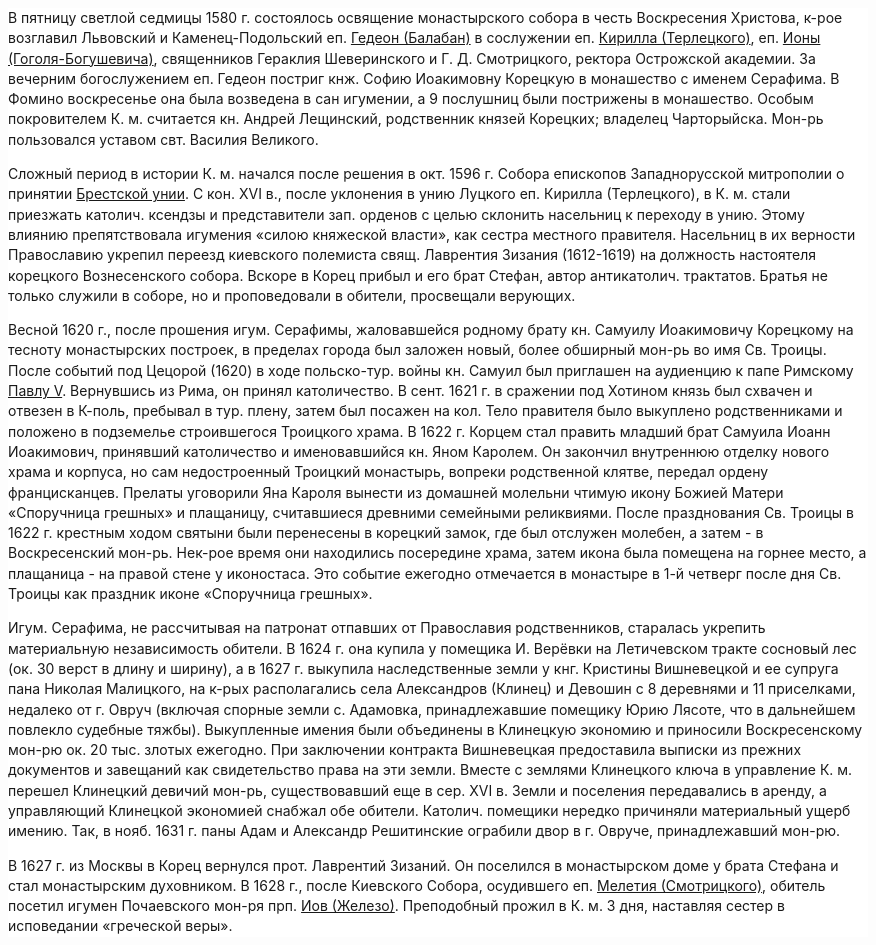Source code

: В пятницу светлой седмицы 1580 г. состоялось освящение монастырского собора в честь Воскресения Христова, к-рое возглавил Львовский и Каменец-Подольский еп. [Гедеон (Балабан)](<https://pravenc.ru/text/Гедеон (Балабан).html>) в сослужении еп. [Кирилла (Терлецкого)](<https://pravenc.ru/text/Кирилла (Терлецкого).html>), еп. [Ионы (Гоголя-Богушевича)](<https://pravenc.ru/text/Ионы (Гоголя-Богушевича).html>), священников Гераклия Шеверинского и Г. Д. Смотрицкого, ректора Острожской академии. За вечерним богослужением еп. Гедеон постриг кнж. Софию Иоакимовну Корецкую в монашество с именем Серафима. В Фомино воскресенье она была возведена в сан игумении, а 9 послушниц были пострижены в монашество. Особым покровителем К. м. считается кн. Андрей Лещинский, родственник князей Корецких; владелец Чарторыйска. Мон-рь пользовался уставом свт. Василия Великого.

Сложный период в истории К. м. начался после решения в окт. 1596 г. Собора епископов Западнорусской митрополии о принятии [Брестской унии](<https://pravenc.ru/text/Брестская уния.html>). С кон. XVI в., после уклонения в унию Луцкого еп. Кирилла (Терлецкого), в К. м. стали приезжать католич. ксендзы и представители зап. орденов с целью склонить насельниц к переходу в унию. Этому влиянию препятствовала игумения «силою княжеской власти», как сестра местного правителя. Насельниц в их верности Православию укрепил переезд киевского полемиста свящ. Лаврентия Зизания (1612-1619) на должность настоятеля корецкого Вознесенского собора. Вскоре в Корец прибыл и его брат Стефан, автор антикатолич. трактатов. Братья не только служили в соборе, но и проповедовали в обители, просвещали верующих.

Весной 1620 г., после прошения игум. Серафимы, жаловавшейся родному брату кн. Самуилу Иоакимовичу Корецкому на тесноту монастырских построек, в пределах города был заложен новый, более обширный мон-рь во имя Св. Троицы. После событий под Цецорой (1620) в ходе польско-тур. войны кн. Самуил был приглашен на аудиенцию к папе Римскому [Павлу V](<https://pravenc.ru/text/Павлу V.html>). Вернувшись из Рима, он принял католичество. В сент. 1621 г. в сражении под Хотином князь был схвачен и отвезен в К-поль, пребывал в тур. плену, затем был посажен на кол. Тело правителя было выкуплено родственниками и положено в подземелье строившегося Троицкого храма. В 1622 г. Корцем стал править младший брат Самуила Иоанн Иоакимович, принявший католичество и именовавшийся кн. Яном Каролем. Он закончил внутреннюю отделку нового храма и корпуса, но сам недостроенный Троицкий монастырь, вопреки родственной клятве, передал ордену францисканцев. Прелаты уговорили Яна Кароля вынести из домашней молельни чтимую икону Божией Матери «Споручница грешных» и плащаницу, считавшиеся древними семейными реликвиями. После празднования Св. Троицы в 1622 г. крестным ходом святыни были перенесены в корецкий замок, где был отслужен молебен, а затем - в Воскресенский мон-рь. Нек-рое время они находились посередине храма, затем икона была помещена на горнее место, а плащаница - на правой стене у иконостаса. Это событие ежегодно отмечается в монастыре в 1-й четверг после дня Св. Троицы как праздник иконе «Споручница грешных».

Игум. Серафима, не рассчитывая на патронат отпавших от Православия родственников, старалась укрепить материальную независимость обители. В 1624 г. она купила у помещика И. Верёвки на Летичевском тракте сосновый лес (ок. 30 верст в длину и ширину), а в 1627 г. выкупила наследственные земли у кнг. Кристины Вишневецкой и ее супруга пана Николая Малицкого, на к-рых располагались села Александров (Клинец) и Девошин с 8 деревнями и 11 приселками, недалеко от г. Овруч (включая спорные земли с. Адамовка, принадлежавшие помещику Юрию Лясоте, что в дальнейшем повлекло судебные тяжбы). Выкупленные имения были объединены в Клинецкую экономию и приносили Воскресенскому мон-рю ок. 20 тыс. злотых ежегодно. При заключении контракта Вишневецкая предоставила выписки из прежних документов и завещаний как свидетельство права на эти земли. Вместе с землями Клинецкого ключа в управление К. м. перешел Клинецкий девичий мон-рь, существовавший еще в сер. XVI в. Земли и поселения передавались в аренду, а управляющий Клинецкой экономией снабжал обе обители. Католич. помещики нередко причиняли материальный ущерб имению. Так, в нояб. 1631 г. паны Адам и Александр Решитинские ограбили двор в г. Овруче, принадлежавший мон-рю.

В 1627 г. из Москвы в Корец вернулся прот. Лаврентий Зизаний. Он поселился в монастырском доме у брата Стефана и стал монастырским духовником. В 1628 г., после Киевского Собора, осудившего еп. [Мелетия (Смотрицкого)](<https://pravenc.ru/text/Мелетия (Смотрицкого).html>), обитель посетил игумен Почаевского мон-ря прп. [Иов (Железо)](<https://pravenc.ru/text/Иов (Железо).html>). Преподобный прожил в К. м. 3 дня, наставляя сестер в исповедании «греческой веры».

━━━━

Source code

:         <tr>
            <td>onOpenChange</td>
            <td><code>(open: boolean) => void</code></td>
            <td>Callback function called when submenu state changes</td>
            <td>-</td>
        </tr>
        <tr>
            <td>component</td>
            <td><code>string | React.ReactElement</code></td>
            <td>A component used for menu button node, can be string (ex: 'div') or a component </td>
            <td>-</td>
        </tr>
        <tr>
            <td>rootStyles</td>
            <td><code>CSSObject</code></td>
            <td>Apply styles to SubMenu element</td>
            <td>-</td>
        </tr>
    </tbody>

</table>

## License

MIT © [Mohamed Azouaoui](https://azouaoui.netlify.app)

━━━━

Which of the lines above hold the word "Смотрицкого"? Copy each one.

• **RESPONSE TO THIS EXERCISE**
: В пятницу светлой седмицы 1580 г. состоялось освящение монастырского собора в честь Воскресения Христова, к-рое возглавил Львовский и Каменец-Подольский еп. [Гедеон (Балабан)](<https://pravenc.ru/text/Гедеон (Балабан).html>) в сослужении еп. [Кирилла (Терлецкого)](<https://pravenc.ru/text/Кирилла (Терлецкого).html>), еп. [Ионы (Гоголя-Богушевича)](<https://pravenc.ru/text/Ионы (Гоголя-Богушевича).html>), священников Гераклия Шеверинского и Г. Д. Смотрицкого, ректора Острожской академии. За вечерним богослужением еп. Гедеон постриг кнж. Софию Иоакимовну Корецкую в монашество с именем Серафима. В Фомино воскресенье она была возведена в сан игумении, а 9 послушниц были пострижены в монашество. Особым покровителем К. м. считается кн. Андрей Лещинский, родственник князей Корецких; владелец Чарторыйска. Мон-рь пользовался уставом свт. Василия Великого.
В 1627 г. из Москвы в Корец вернулся прот. Лаврентий Зизаний. Он поселился в монастырском доме у брата Стефана и стал монастырским духовником. В 1628 г., после Киевского Собора, осудившего еп. [Мелетия (Смотрицкого)](<https://pravenc.ru/text/Мелетия (Смотрицкого).html>), обитель посетил игумен Почаевского мон-ря прп. [Иов (Железо)](<https://pravenc.ru/text/Иов (Железо).html>). Преподобный прожил в К. м. 3 дня, наставляя сестер в исповедании «греческой веры».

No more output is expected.